Very interesting. Downloaded the program and sent a file from my iphone. Spit out a nice chart...the tape is kinda cramped, though. Numbers overlapping at the low end. I haven't watched the entire video ( will over the next couple days) but is there a way to only show the 10 yd/meter numbers vs every 5 on the tape? The charts appear to be a great way to have backup marks in the event you lose yr phone. 

I need to get my bows reset for outdoors so it will be a bit before I can verify all the marks vs tape.

Thanks for pursuing this!!!

Oh, BTW, I received about 6-8 security warnings from my computer while downloading and installing Archers Tape. Just an FYI. Windows 7, IE 11.0.


----------



## pragmatic_lee (Jan 19, 2008)

Thanks for the feedback. Yep, the tape gets kinda cramped at the short yardage end and will so even more the faster your bow. Right now, what you see is what you get, :wink:, but I've no problem in making changes if enough feedback is provided. I always carry the marks card and use it instead of pulling my phone out between every target. Of course, if I have to make adjustments at the range, I have to use the phone, but I try to have everything set ahead of time. For me, the tape, is primarily used to double check that I set the correct value from the card. Again, thanks for the feedback.



hdracer said:


> Very interesting. Downloaded the program and sent a file from my iphone. Spit out a nice chart...the tape is kinda cramped, though. Numbers overlapping at the low end. I haven't watched the entire video ( will over the next couple days) but is there a way to only show the 10 yd/meter numbers vs every 5 on the tape? The charts appear to be a great way to have backup marks in the event you lose yr phone.
> 
> I need to get my bows reset for outdoors so it will be a bit before I can verify all the marks vs tape.
> 
> ...


----------



## huteson2us2 (Jun 22, 2005)

Since Archers Mark works with an iphone, will you be making a program that works with an apple computer or better yet with a tablet? I do not have a windows computer and am unable to use archers tape but love archers mark. Right now I have to manually feed the numbers into an excel program.


----------



## pragmatic_lee (Jan 19, 2008)

I have no plans at this time to write anything for the Mac line of computers. I jumped on the MacBook Pro bandwagon for a while, but it simply did not meet my needs and I sold it.

As far as having to manually enter your numbers into Excel, why don't you just load the .csv file that Archer's Mark already provides?

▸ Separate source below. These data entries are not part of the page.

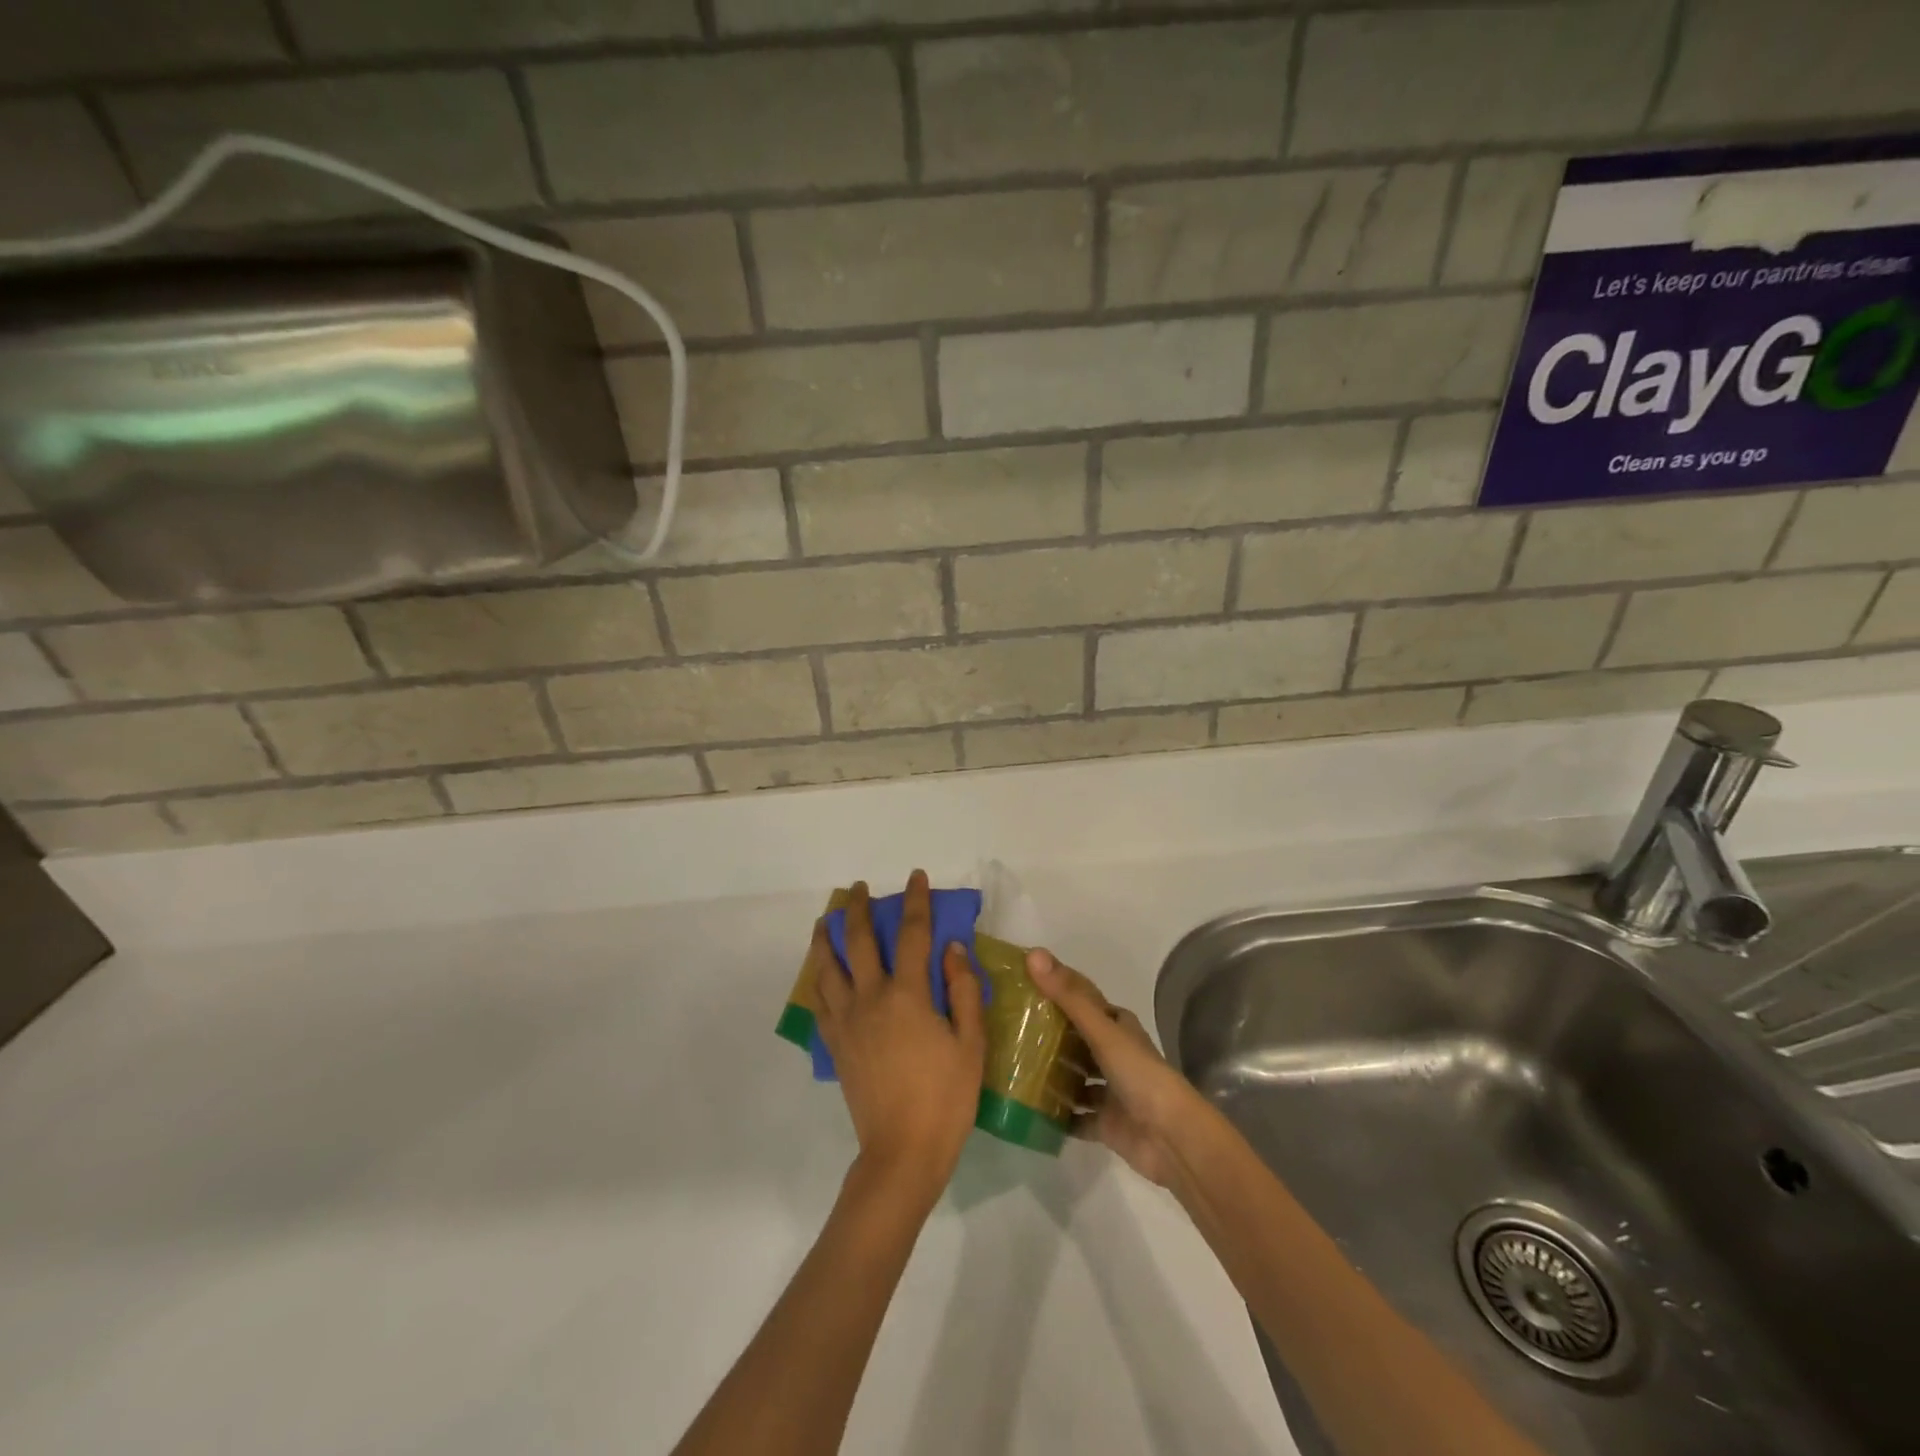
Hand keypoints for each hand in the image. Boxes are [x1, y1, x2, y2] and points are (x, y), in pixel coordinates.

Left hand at [811, 872, 985, 1205]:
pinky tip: (820, 975)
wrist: (902, 1153)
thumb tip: (952, 949)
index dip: (915, 901)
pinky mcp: (836, 1045)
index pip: (912, 934)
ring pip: (827, 969)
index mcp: (907, 995)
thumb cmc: (946, 1098)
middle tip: (859, 888)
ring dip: (825, 939)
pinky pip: (820, 1003)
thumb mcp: (971, 1044)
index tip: (915, 877)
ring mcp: (847, 1022)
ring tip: (824, 922)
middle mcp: (871, 998)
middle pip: (857, 941)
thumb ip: (963, 991)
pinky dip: (818, 981)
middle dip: (857, 909)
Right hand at [1027, 950, 1205, 1188]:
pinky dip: (1056, 1115)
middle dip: (1047, 1034)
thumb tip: (1033, 954)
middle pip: (1076, 1038)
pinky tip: (1028, 1110)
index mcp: (1116, 1026)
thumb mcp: (1102, 1030)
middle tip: (1007, 1027)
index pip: (1082, 999)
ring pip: (1074, 1078)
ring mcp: (1108, 1090)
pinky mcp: (1105, 1123)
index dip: (1056, 988)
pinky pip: (1074, 1117)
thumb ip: (1068, 996)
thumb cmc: (1139, 1074)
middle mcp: (1113, 1054)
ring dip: (1050, 1074)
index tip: (1021, 981)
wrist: (1170, 1138)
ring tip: (1011, 1066)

And I'm sure you're aware that there are several Windows emulators for Apple OSX.



huteson2us2 said:


> Since Archers Mark works with an iphone, will you be making a program that works with an apple computer or better yet with a tablet? I do not have a windows computer and am unable to use archers tape but love archers mark. Right now I have to manually feed the numbers into an excel program.


----------



## Sasquech (Dec 15, 2014)

Archers advantage works on mac


----------



## pragmatic_lee (Jan 19, 2008)

And the price of eggs in China is considerably less than in the US. :darkbeer:




Sasquech said:


> Archers advantage works on mac


----------



## huteson2us2 (Jun 22, 2005)

What I mean't to say was that I import the numbers from .cvs into my Excel on my Mac and then manually cut and paste. Archers Tape does the hard work for me as a program. I started using my wife's window's laptop yesterday, but I did not properly shut down her computer afterwards so I may have lost my ability to use her computer again.


----------